Çetin Ünsalan
Çetin Ünsalan Köşe Yazısı

Atatürk’ü anlasaydık...

Türk Milleti’nin büyük lideri, bu ülkenin tartışmasız en büyük devlet adamı Mustafa Kemal Atatürk’tür. Öncelikle tüm dünyanın kabul ettiği bu gerçeği, içeride bazı hazımsızların anlamamazlıktan gelmesi sonucu değiştirmez.

Ve o büyük lideri yitirmemizin üzerinden tam 80 yıl geçti. Fakat gerçekten onu anladık mı; emin değilim. Çünkü geldiğimiz noktada yaşadıklarımız, neredeyse 100 yıl önceki planları birilerinin ısıtıp ısıtıp önümüze koyması soru işaretlerini arttırıyor.

Eğer Atatürk’ü anlasaydık: Çalışmadan, yorulmadan kazanç sağlayabileceğimizi hayal etmez, ülkeyi bir rantiye merkezine çevirmezdik.

Eğer Atatürk’ü anlasaydık: Çocuklarımızı, bilim insanlarımızı yurtdışına kaptırmaz, aksine oradan en iyilerin gelmek isteyeceği cazibeler ülkesi yaratırdık.

Eğer Atatürk’ü anlasaydık: Bu Millet’in yok canıyla biriktirdiklerini haraç mezat satmaz; satılanların parasını da ithal malları tüketmek için, yurtdışından aldığımız kredileri ödemek için kullanmazdık.

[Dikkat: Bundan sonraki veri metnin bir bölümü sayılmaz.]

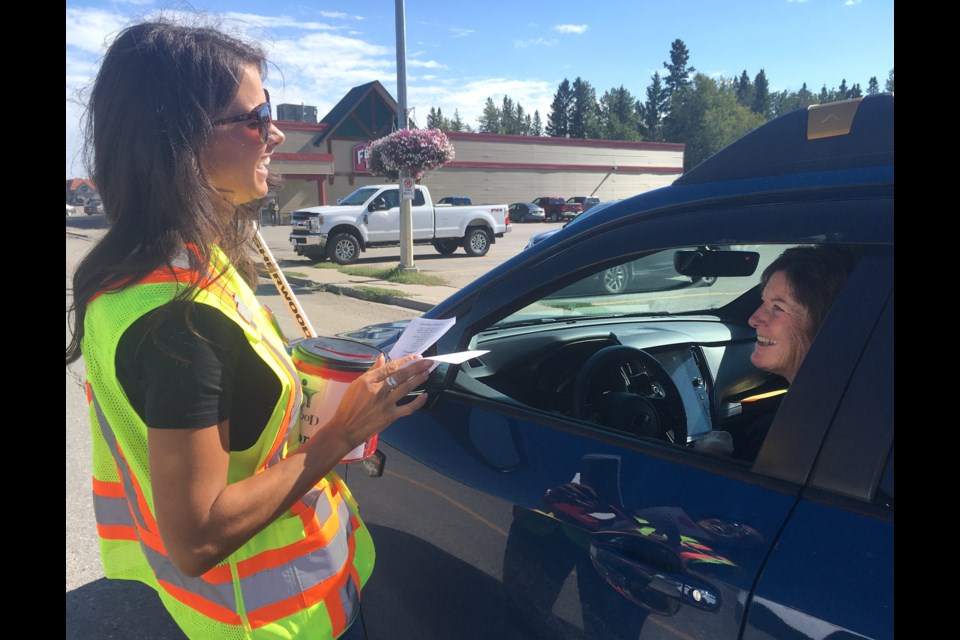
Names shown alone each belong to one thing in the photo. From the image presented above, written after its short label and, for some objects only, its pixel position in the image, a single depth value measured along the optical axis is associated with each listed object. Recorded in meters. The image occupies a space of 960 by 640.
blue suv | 1.11
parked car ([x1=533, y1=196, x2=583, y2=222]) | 42.19
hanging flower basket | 13.70
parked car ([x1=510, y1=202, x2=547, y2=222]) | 41.19
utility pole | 13.01
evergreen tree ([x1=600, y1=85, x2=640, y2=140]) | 92.81
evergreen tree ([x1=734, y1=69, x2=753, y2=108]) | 115.88
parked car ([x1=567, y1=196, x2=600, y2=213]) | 41.66
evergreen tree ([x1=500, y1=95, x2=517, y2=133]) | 120.08
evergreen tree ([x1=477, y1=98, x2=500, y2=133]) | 119.06
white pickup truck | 17.30
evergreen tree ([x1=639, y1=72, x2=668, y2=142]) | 95.45
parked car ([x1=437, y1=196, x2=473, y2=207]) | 31.56
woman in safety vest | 1.09
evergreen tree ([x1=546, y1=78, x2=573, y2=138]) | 111.00
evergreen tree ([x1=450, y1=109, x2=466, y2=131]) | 122.25
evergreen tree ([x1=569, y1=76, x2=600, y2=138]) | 101.31
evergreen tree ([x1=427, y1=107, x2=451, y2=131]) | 116.64
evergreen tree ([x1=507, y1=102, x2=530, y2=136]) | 123.68
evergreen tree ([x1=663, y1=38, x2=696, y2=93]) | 96.44
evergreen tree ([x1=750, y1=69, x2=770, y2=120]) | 112.68
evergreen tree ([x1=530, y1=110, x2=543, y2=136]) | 135.00
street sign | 14.04
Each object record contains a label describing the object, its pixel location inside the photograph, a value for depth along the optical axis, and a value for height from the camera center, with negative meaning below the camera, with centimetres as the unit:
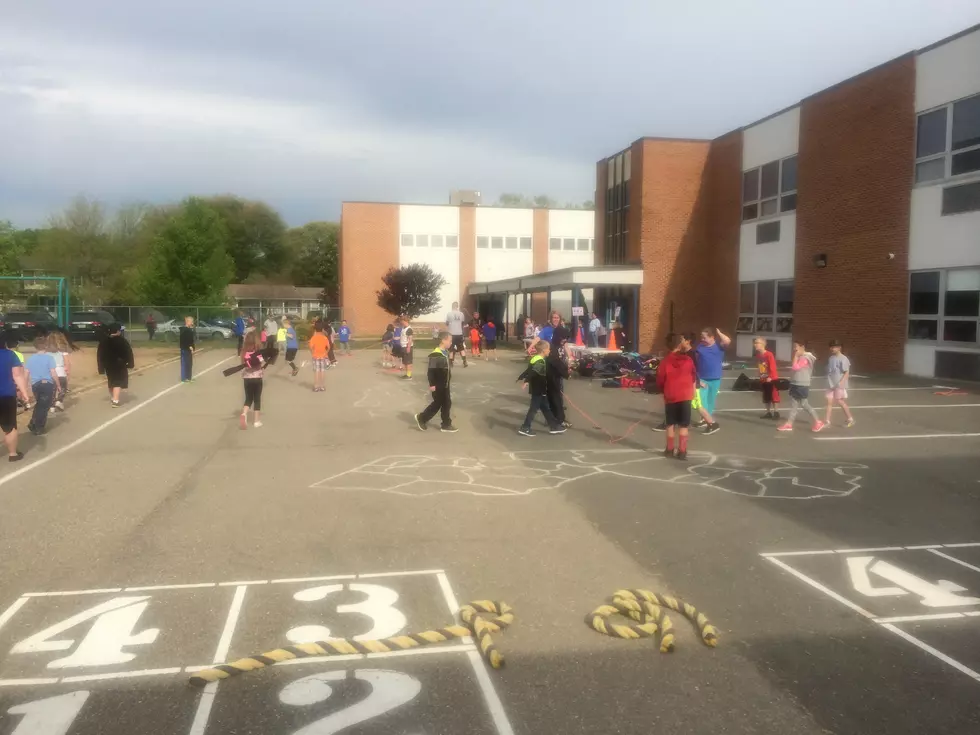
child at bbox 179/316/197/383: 2036 -107
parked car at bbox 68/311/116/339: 4012 -74
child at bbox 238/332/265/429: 1302 -102
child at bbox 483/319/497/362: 3076 -93
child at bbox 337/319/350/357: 3222 -98
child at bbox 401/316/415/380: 2244 -100
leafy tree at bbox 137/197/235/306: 5522 +312
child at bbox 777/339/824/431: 1302 -109
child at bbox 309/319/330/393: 1906 -101
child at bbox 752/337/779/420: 1362 -106
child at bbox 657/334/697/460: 1061 -100
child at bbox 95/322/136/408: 1603 -101
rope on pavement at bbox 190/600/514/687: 434 -191
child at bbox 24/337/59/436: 1270 -112
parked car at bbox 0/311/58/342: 3772 -69
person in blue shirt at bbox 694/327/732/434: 1280 -78
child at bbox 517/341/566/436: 1246 -115
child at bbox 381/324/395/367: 2557 -108
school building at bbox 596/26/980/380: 1975 +289
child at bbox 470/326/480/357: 3112 -105
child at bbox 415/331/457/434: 1286 -118
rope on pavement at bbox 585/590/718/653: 482 -189
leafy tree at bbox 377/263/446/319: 5178 +133
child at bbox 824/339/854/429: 1303 -99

Eğer Atatürk’ü anlasaydık: Eğitimin, kültürün, sanatsal yaklaşımın son derece önemli olduğunu bilir; hükümetten hükümete değişen politikaların eseri olmazdık.

Eğer Atatürk’ü anlasaydık: Cep telefonu pazarında uluslararası bir üretici, uzay çalışmalarının tartışılmaz partneri, endüstriden tarıma her konuda katma değer diye didindiğimiz başlıkların yaratıcısı olurduk.

Eğer Atatürk’ü anlasaydık: Kadını ötekileştirmez, bu toplumun iki kanatlı meleklerden oluşan insan temelli değerleri olduğunu anlardık. Keza aynı özelliğin Türk tarihinin tartışılmazı olduğunu unutmazdık.

Eğer Atatürk’ü anlasaydık: Bilim kadar fennin, yani tekniğin de önemli olduğunu kavrar; hamaseti bir kenara bırakarak, geliştirilen bilginin endüstriyel hale gelmesinin ne derece kritik olduğunu kavrardık.

Eğer Atatürk’ü anlasaydık: Sanatsal bir bakış açımız olurdu. Zanaatkarın da, şarkıcının da, tiyatrocunun da, siyasetçinin de, bir değerler manzumesi üzerine kurgulanmış, bir hayata bakış açısı olduğunu bilirdik. O zaman sanatçı diye ortada gezenlerin büyük bir bölümünün, başını bile kaldıramadığını görürdük.

Eğer Atatürk’ü anlasaydık: Sanatsal bakış açısının, bilimden endüstriye, dış siyasetten tasarımcıya kadar her konuda, Ar-Ge, inovasyon, yaratıcılık, sürdürülebilirlik gibi bugünün moda kavramlarının onsuz olamayacağını bilirdik.

Eğer Atatürk’ü anlasaydık: Hurafeler üzerine kurgulanmış bir inanç manzumesi yerine, gerçek dinin akıl ve ilimle yorumlanması gereken bir değer olduğunu bilirdik.

Eğer Atatürk’ü anlasaydık: Futboldan siyasete kadar her alanda ait yaratmak yerine, güçlü bireyler üzerine kurgulanmış, vatandaşlar topluluğundan oluşan bir yapı oluşturmanın önemini bilirdik.

Eğer Atatürk’ü anlasaydık: Bu başlığı her konu için uzatabilirim. Sportmen olmayı bile anlayamadığımız için beceremedik. Biz onu sevmeyi becerdik; en azından tamama yakın büyük bir çoğunluğumuz. Ama yine büyük bir çoğunluğumuz onu hiç anlamaya çalışmadı ki...

Lakin sizlere bir haberim var. Bugün kim kendini nerede görüyorsa görsün; önümüzdeki süreç Atatürk’ü iliklerimize kadar anlayacağımız bir özellik sergileyecek. İşte o gün ya anlayıp, bu ülkeyi çamurdan çıkaracağız ya da ‘keşke anlasaydık’ diyeceğiz.

İyi ki bu toprağın evladı; iyi ki bizim Atamız’sın... Minnettarız Atam.